==== Source data

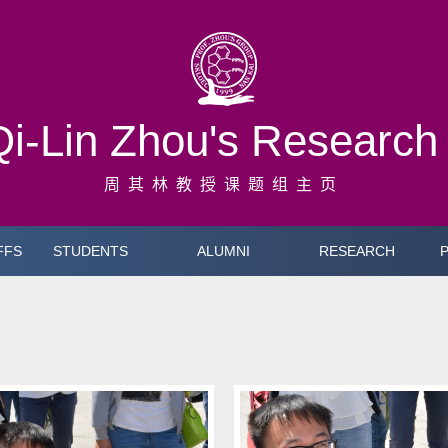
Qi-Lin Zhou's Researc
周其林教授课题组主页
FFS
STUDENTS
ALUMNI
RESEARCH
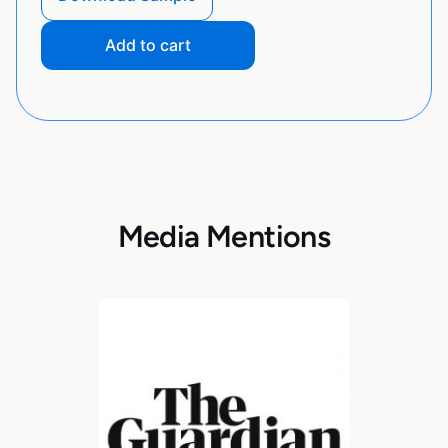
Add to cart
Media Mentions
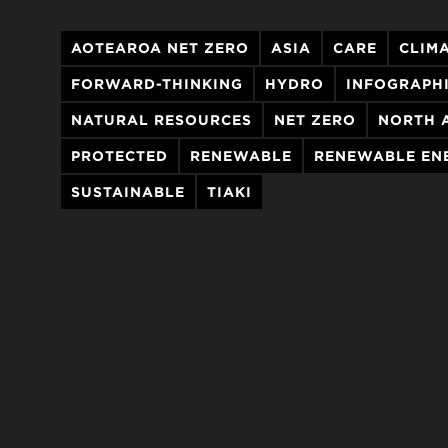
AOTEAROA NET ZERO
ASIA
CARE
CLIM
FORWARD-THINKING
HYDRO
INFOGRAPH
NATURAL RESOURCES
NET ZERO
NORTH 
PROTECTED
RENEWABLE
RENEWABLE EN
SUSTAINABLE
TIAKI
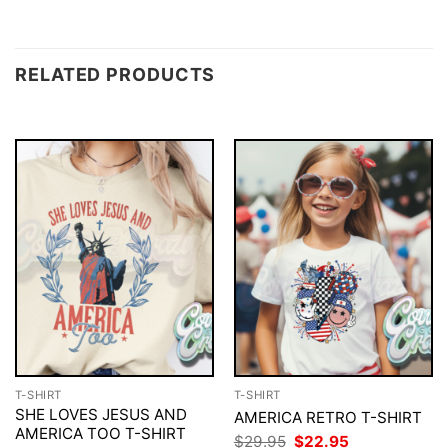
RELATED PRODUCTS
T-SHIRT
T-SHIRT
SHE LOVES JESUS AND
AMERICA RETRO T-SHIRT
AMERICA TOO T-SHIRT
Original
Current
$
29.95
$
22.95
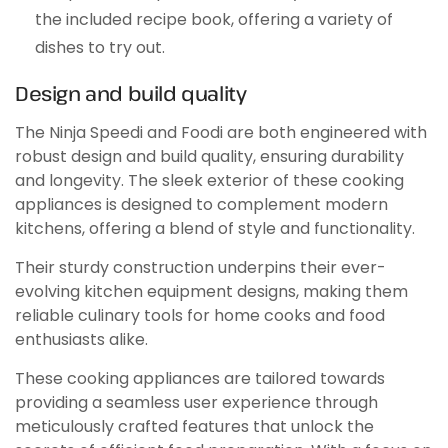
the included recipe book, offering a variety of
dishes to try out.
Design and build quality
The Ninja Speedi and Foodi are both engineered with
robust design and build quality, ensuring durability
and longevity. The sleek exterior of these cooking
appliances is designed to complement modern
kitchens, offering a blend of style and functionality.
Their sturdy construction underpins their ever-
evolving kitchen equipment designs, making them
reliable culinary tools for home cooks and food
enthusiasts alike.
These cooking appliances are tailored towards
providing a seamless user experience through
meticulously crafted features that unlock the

========

About this task ->
Return everything in the items above, from the line containing "Add to cart" down to the end of the items, reproducing each line exactly and leaving out the pictures.

Solution for this task ->
Add to cart
Media Mentions
AOTEAROA NET ZERO
ASIA
CARE
CLIM
FORWARD-THINKING
HYDRO
INFOGRAPH
NATURAL RESOURCES
NET ZERO
NORTH 
PROTECTED
RENEWABLE
RENEWABLE EN
SUSTAINABLE
TIAKI
RELATED PRODUCTS
T-SHIRT
T-SHIRT
SHE LOVES JESUS AND
AMERICA RETRO T-SHIRT
AMERICA TOO T-SHIRT
Original
Current
$
29.95
$
22.95
the included recipe book, offering a variety of
dishes to try out.
Design and build quality
The Ninja Speedi and Foodi are both engineered with
robust design and build quality, ensuring durability
and longevity. The sleek exterior of these cooking
appliances is designed to complement modern
kitchens, offering a blend of style and functionality.
Their sturdy construction underpins their ever-
evolving kitchen equipment designs, making them
reliable culinary tools for home cooks and food
enthusiasts alike.
These cooking appliances are tailored towards
providing a seamless user experience through
meticulously crafted features that unlock the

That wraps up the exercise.